Milano. Dal 3 al 9 febbraio, al Teatro alla Scala, quattro grandissimi coreografi e quattro balletti infiammano il pubblico.
Debutto nazionale per “Anima Animus” di David Dawson, creato nel 2018 per il San Francisco Ballet, che vuole rievocare Carl Yung e la distinzione tra il lato maschile e quello femminile della psiche. È una coreografia caratterizzata da costumi in bianco e nero e da una scenografia di un bianco sfolgorante bordata di nero. L’opera sfrutta la profondità del palcoscenico con grande effetto, con le ballerine che avanzano dall’angolo più lontano con grandi balzi come dee guerriere. La musica è “Esoconcerto” di Ezio Bosso, che spinge i ballerini ad andare avanti, più veloce, più in alto, più forte. Il movimento è concentrato sulle gambe che fendono l’aria. Il pubblico è estasiato e gli applausi piovono sui ballerini più e più volte.

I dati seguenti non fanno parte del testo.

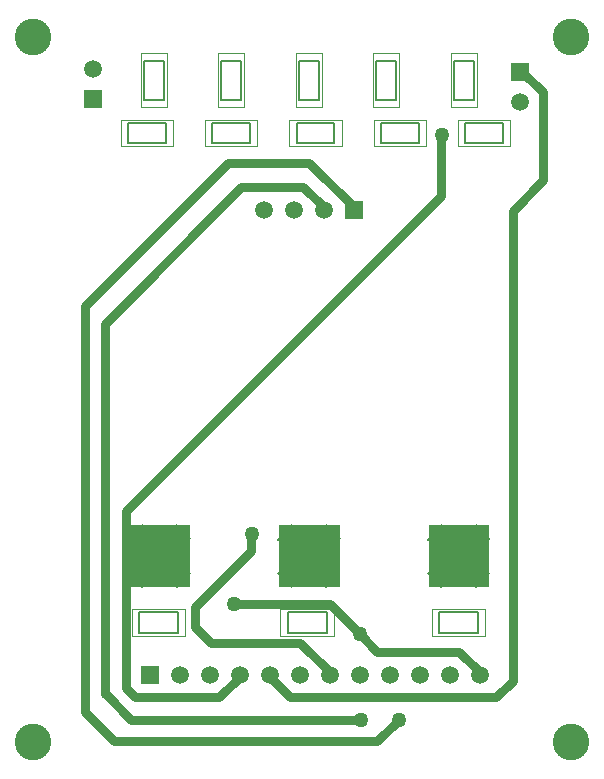
<source format=gbl>
G04*
G04 #@! TF.GenerationSoftware,Altium Limited,Altium Designer,18.0.7 (293)*
G04*
G04 Layer_Physical_Order=2*
G04 Layer_Color=16711680*
%FSLAX25Y25*%
%MOIN*%
G70*
G01*
G75*
%ADD10C,0.00500*%
%ADD12C,0.00197*%
%ADD26C,0.03000*%
%ADD28C,0.12205*%
%ADD29R,0.05906X0.05906*%
%ADD30C,0.05906*%
%ADD31R,0.05906X0.05906*%
%ADD32C,0.05000*%
G36*
X40841Y81736D02*
X60925D01*
Y61258D01*
X40841D01*
Y81736D01*
D02*
G37*
G36*
X90747D02*
X110831D01*
Y61258D01*
X90747D01*
Y81736D01*
D02*
G37*
G36*
X140652D02*
X160736D01*
Y61258D01*
X140652D01*
Y81736D01*
D02*
G37*
D10*
X93504Y46035D02*
Y52965D01*
X106496Y46035D02*
Y52965D01*
X93504D02*
X106496D01*
X93504Y46035D02*
X106496D01*
X93504D02*
Y52965D01*
X106496Y46035D02*
Y52965D01*
X93504D02*
X106496D01*
X93504Y46035D02*
X106496D01*
X144004D02*
Y52965D01*
X156996Y46035D02*
Y52965D01*
X144004D02*
X156996D01*
X144004Y46035D02*
X156996D01*
X144004D02*
Y52965D01*
X156996Y46035D02*
Y52965D01*
X144004D02*
X156996D01*
X144004Y46035D02*
X156996D01*
X44004D02*
X56996D01*
X44004Y52965D02*
X56996D01*
Y46035D02*
Y52965D01*
X44004Y46035D02*
Y52965D01*
Y46035D02*
X56996D01*
X44004Y52965D02*
X56996D01*
Y46035D02*
Y52965D01*
X44004Y46035D02*
Y52965D01*
X152701Y209154D02*
X165299D01*
X152701Y215846D02*
X165299D01*
Y209154D02*
Y215846D01*
X152701Y209154D02*
Y215846D01*
Y209154D02*
X165299D01*
X152701Y215846D02*
X165299D01*
Y209154D02*
Y215846D01*
X152701Y209154D02*
Y215846D01*
X124576Y209154D02*
X137174D01*
X124576Y215846D02*
X137174D01*
Y209154D02*
Y215846D01*
X124576Y209154D02*
Y215846D01*
Y209154D02*
X137174D01*
X124576Y215846D02*
X137174D01*
Y209154D02*
Y215846D01*
X124576Y209154D02*
Y215846D01*
X96451Y209154D02*
X109049D01*
X96451Y215846D02*
X109049D01*
Y209154D02*
Y215846D01*
X96451Y209154D02*
Y215846D01*
Y209154D02*
X109049D01*
X96451Y215846D02*
X109049D01*
Y209154D02*
Y215846D01*
X96451Y209154D02*
Y215846D01*
X68326Y209154D02*
X80924D01*
X68326Y215846D02*
X80924D01*
Y209154D02*
Y215846D01*
X68326Y209154D02*
Y215846D01*
Y209154D02*
X80924D01*
X68326Y215846D02*
X80924D01*
Y209154D02*
Y215846D01*
X68326Y209154D02*
Y215846D01*
X40201Y209154D02*
X52799D01*
X40201Y215846D02*
X52799D01*
Y209154D02*
Y215846D01*
X40201Y209154D02*
Y215846D01*
Y209154D02*
X52799D01*
X40201Y215846D02*
X52799D01*
Y209154D02*
Y215846D01*
X40201Y209154D02*
Y215846D01*
X148856Y223705D02*
X155549D01*
X148856D02*
Y236697D01*
X155549D01*
Y223705D02*
Y236697D01*
X148856Y223705D02*
X155549D01*
X148856D02*
Y236697D01*
X155549D01*
Y223705D02*
Y236697D01*
X123022Y223705D02*
X129715D01*
X123022D02*
Y236697D01*
X129715D01*
Y223705D02*
Y236697D01*
X123022Y223705D02*
X129715D01*
X123022D02*
Y236697D01*
X129715D01*
Y223705D02*
Y236697D01*
X97189Y223705D02*
X103882D01*
X97189D02*
Y236697D01*
X103882D01*
Y223705D02*
Y236697D01*
X97189Y223705D02*
X103882D01*
X97189D02*
Y236697D01*
X103882D01*
Y223705D02*
Y236697D01*
X71356D02*
X78049D01*
Y223705D02*
Y236697D01*
X71356Y223705D02*
X78049D01*
X71356D02*
Y236697D01*
X78049D01*
Y223705D02*
Y236697D01*
X71356Y223705D02*
X78049D01*
X71356D02*
Y236697D01*
X45522Y223705D02*
X52215D01*
X45522D02*
Y236697D01*
X52215D01*
Y223705D02*
Y236697D01*
X45522Y223705D02*
X52215D01*
X45522D02*
Y236697D01*
X52215D01*
Y223705D02*
Y236697D01*
X56471Y61264D02*
X60925Y65718D01*
X40453Y65753D02*
X44942Y61264D01*
X40453Y76995D02*
X45194Y81736D01*
X56334D02*
X60925Y77145D01*
X56471Y61264D02*
X60925Y65718D01*
X40453Y65753D02*
X44942Y61264D01*
X40453Y76995D02*
X45194Y81736D01*
X56334D02*
X60925Y77145D01*
X106377Y61264D02*
X110831Y65718D01*
X90358Y65753D02*
X94847Y61264D01*
X90358Y76995D02*
X95099Y81736D01*
X106239D02*
X110831Y77145D01*
X106377Y61264D02*
X110831Y65718D01*
X90358Y65753D02*
X94847Y61264D01*
X90358Y76995D02*
X95099Y81736D01*
X106239D02*
X110831Y77145D01*
X156282Y61264D02*
X160736Y65718D01*
X140264Y65753D02*
X144753Y61264D01*
X140264Y76995D02*
X145005Y81736D01*
X156145D02*
X160736Y77145D01*
X156282Y61264D02*
X160736Y65718D01*
X140264Y65753D02*
X144753Y61264D01*
X140264Y76995D02*
X145005Y81736D01*
X156145D02*
X160736Y77145D01*
D12*
X108898Y45032D02*
Y53969D01*
X91102Y45032D02*
Y53969D01*
X108898D01*
X91102Y45032D02*
X108898D01*
X159398D02*
Y53969D01*
X141602Y45032D02*
Y53969D01*
X159398D01*
X141602Y45032D02*
X159398D01*
X41602D02*
X59398D01*
X41602Y53969D02*
X59398D01*
X41602Y45032D02*
Y53969D01*
X59398Y45032D02*
Y53969D01*
X150280Y208110D02*
X167720D01*
X150280Y216890D02*
X167720D01*
X150280Y208110D02*
Y216890D01*
X167720Y208110D02*
Y216890D01*
X122155Y208110D02*
X139595D01*
X122155Y216890D02*
X139595D01*
X122155Y208110D02*
Y216890D01*
X139595Y208110D02*
Y216890D01*
X94030Y208110D02*
X111470D01*
X94030Y216890D02*
X111470D01*
X94030Y208110D02*
Y216890D01*
X111470Y208110D02*
Y216890D01*
X65905Y208110D02*
X83345D01*
X65905Y216890D02*
X83345D01*
X65905Y208110D02*
Y216890D01*
X83345Y208110D02*
Y216890D01*
X37780Y208110D02*
X55220D01*
X37780Y216890D02*
X55220D01*
X37780Y208110D02*
Y216890D01*
X55220Y208110D02*
Y216890D01*
X147871Y221106D02*
Y239295D01*
X156533D01*
Y221106D02*
Y239295D01*
X147871Y221106D02*
X156533D01*
X122038D02*
Y239295D01*
X130699D01*
Y221106D02*
Y239295D01*
X122038Y221106D02*
X130699D01*
X96205D02*
Y239295D01*
X104866D01*
Y221106D02*
Y239295D01*
X96205Y221106D02*
X104866D01*
X79033D02*
Y239295D01*
X70371Y221106D02*
X79033D01*
X70371D02*
Y239295D01*
X79033D01*
X44538Y221106D02*
Y239295D01*
X53199D01*
Y221106D02*
Y239295D01*
X44538Y221106D02*
X53199D01*
D26*
X78102Y194602D02*
X98649D01*
X32500Y149000D02*
X78102Y194602D01*
X32500Y25500D02*
Y149000D01*
X73500Y202500D02*
X100751D01*
X26000Y155000D02*
X73500Y202500D01*
X26000Y19500D02*
Y155000D01*
X98649Y194602D02*
X105500Y187751D01*
Y187000D02*
Y187751D01*
X100751Y202500D02*
X115500Y187751D01*
X32500Y25500D02*
X32822D01*
X68000Y42500D02*
X97751D01*
X62500Y48000D02*
X68000Y42500D01*
X115500Y187000D02*
Y187751D01*
X81217Y73217D02*
Y78783D01*
X168500Y186656D02*
X178602Y196758D01*
Y226149D01*
X171751Y233000D02*
X178602Y226149D01*
X171000Y233000D02*
X171751D01*
X41322Y17000D02*
X118000D01*
X32822Y25500D02*
X41322Y17000D01*
X157500Y32000D02*
Y32751D01*
X150649Y39602D02*
X157500Y32751D01*
X123398Y39602D02*
X150649D01*
X117500Y45500D02*
X123398Y39602D01*
X107500Y55500D02*
X117500Y45500D01*
X75500Y55500D02*
X107500D01*
X168500Y30000D02*
Y186656D01*
X162898Y24398D02*
X168500Y30000D01*
X94351Y24398D02*
X162898D01*
X87500Y31249D02*
X94351Y24398D01*
X123350Y9850D02*
X130500Y17000D01*
X26000Y19500D02*
X35650Y9850D01*
X123350D01*
X87500Y31249D02*
Y32000D01*
X77500Y31249D02*
Y32000D01*
X70649Y24398D02*
X77500Y31249D01*
X42621Y24398D02*
X70649D01*
X39500Y27519D02*
X42621Y24398D01*
X39500Y27519D02*
Y86600D01*
X107500Y32000D02*
Y32751D01*
X97751Y42500D02*
X107500Y32751D01*
X62500Y48000D02*
Y54500D01*
X81217Y73217D01*
Y78783D02*
X81600D01*
X39500Y86600D02*
X144500Y191600D01*
Y211500D02*
X145000Y212000D01*
X144500Y191600D02*
Y211500D01*
D28*
X8500Y9500D02*
D03*
X188000D02*
D03*
Y244500D02*
D03*
X8500D02*
D03*
D29*
X28500Y224000D02*
D03*
X171000Y233000D02*
D03*
D30*
X28500Y234000D02*
D03*
X171000Y223000D02*
D03*
X85500Y187000D02*
D03*
X95500D02*
D03*
X105500D02*
D03*
X157500Y32000D02*
D03*
X147500D02*
D03*
X137500D02*
D03*
X127500D02*
D03*
X117500D02*
D03*
X107500D02*
D03*
X97500D02*
D03*
X87500D02*
D03*
X77500D02*
D03*
X67500D02*
D03*
X57500D02*
D03*
D31*
X115500Y187000D02*
D03*
X47500Y32000D02*
D03*
D32*
X117500Y45500D02*
D03*
X118000Y17000D02*
D03*
X130500D02*
D03*
X75500Y55500D02*
D03*
X145000Y212000D02*
D03*
X81600Y78783D02*
D03*
M02*

</source>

Dopo il primo intervallo, ecco “Remanso” del coreografo spagnolo Nacho Duato: è un pezzo sensuale, che rievoca la poesia di Federico Garcia Lorca, in cui i tre ballerini – tra cui l’acclamato Roberto Bolle – che già aveva portato in Italia questo balletto nel 2019 al Teatro degli Arcimboldi – si sostengono l’un l’altro in vigorosi allungamenti e prese, mentre una rosa rossa solitaria passa tra loro. È quasi un esercizio plastico e acrobatico che si svolge interamente attorno ad un paravento che, da grigio, assume poi diverse colorazioni. La musica, i “Valses poéticos” di Enrique Granados, viene mirabilmente eseguita al piano da Takahiro Yoshikawa. Ques’ultimo, così come i ballerini, è oggetto di una cascata di applausi.

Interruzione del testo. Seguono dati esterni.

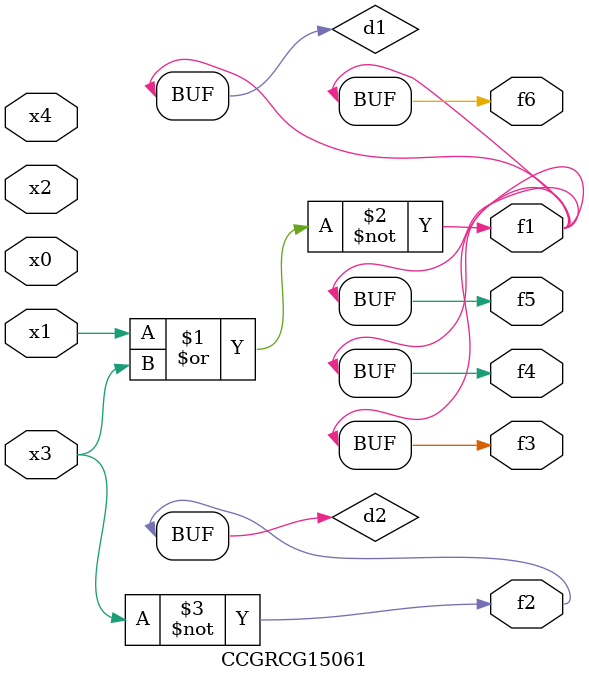
<source format=v>
module CCGRCG15061(
	input x0, x1, x2, x3, x4,
	output f1, f2, f3, f4, f5, f6
);

	wire d1, d2;

	nor (d1, x1, x3);
	not (d2, x3);
	assign f1 = d1;
	assign f2 = d2;
	assign f3 = d1;
	assign f4 = d1;
	assign f5 = d1;
	assign f6 = d1;
endmodule

</source>
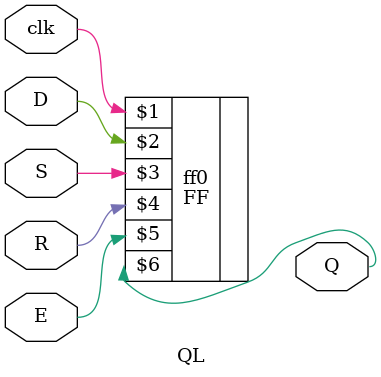
<source format=v>
`include "primitives/ff/ff.sim.v"

module QL (clk, D, S, R, E, Q);
	input wire clk;
	input wire D;
	input wire S;
	input wire R;
	input wire E;
	output wire Q;

	FF ff0(clk, D, S, R, E, Q);
endmodule

</source>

Il terzo e il più giovane coreografo protagonista della serata è Philippe Kratz, tedesco formatosi in Italia a Reggio Emilia nella compagnia Aterballetto. A lui il merito di portare alla Scala la prima mondiale di “Solitude Sometimes”, su “Pyramid Song”, un iconico brano del 2001 scritto da Thom Yorke dei Radiohead. La nuova creazione per il Corpo di Ballo del Teatro alla Scala prende spunto dal “Libro dell’Amduat”, forse il principale trattato egizio sulla vita nell’aldilà e i costumi dei quattordici ballerini rivelano l’origine egizia. È un balletto quasi ipnotico, nel quale sembra al profano di individuare persino tracce di break dance. In un’intervista a Vanity Fair il coreografo ha detto di amare i loop della musica elettronica «che permettono al corpo di muoversi libero, di assecondare il beat o di andarci contro, senza i vincoli che certa musica classica impone» e in effetti la sua creazione è un costante loop, che dà l’idea dello scorrere del tempo con il movimento dal lato destro a quello sinistro del palcoscenico. Anche Kratz e i ballerini del Corpo di Ballo vengono sommerso dagli applausi.

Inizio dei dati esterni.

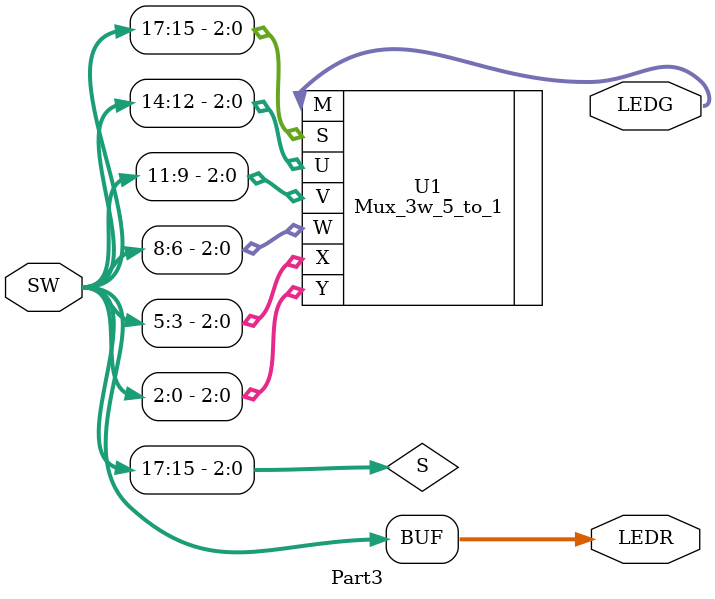
<source format=sv>
module Part3(SW, LEDG, LEDR);
	input [17:0] SW;
	output [17:0] LEDR;
	output [2:0] LEDG;
	
	wire [2:0] S;
	
	assign S[0] = SW[15];
	assign S[1] = SW[16];
	assign S[2] = SW[17];
	assign LEDR = SW;
	//module Mux_3w_5_to_1(S, U, V, W, X, Y, M);
	Mux_3w_5_to_1 U1(.S(S), .U(SW[14:12]), .V(SW[11:9]), .W(SW[8:6]), .X(SW[5:3]), .Y(SW[2:0]), .M(LEDG[2:0]));
endmodule	
	
	
</source>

Infine, dopo un ulteriore intervallo, l’ultimo pezzo: “Bella figura” del coreografo ceco Jiri Kyliàn. Inizia con i ballerini sul palco che sembra si stiano riscaldando, che stiano provando i passi, poi si spengono le luci e restano solo due ballerini in boxer color carne: lui è a terra, lei viene avviluppata dal sipario e sembra volersi liberare da questo abbraccio. Una scena di un’emozione unica sulla musica di Lukas Foss. Poi compaiono gli altri danzatori, a gruppi di due, di tre, o tutti insieme, in costumi rossi e neri, accompagnati dalla musica barocca di Salomon Rossi, di Giovanni Battista Pergolesi, di Antonio Vivaldi, di Giuseppe Torelli. Il pubblico è estasiato e il pezzo, tutto giocato sul seminudo, è di un’eleganza senza pari.
Una splendida serata con un pubblico giovane e felice che non esita a tributare ai danzatori e ai coreografi un diluvio di applausi.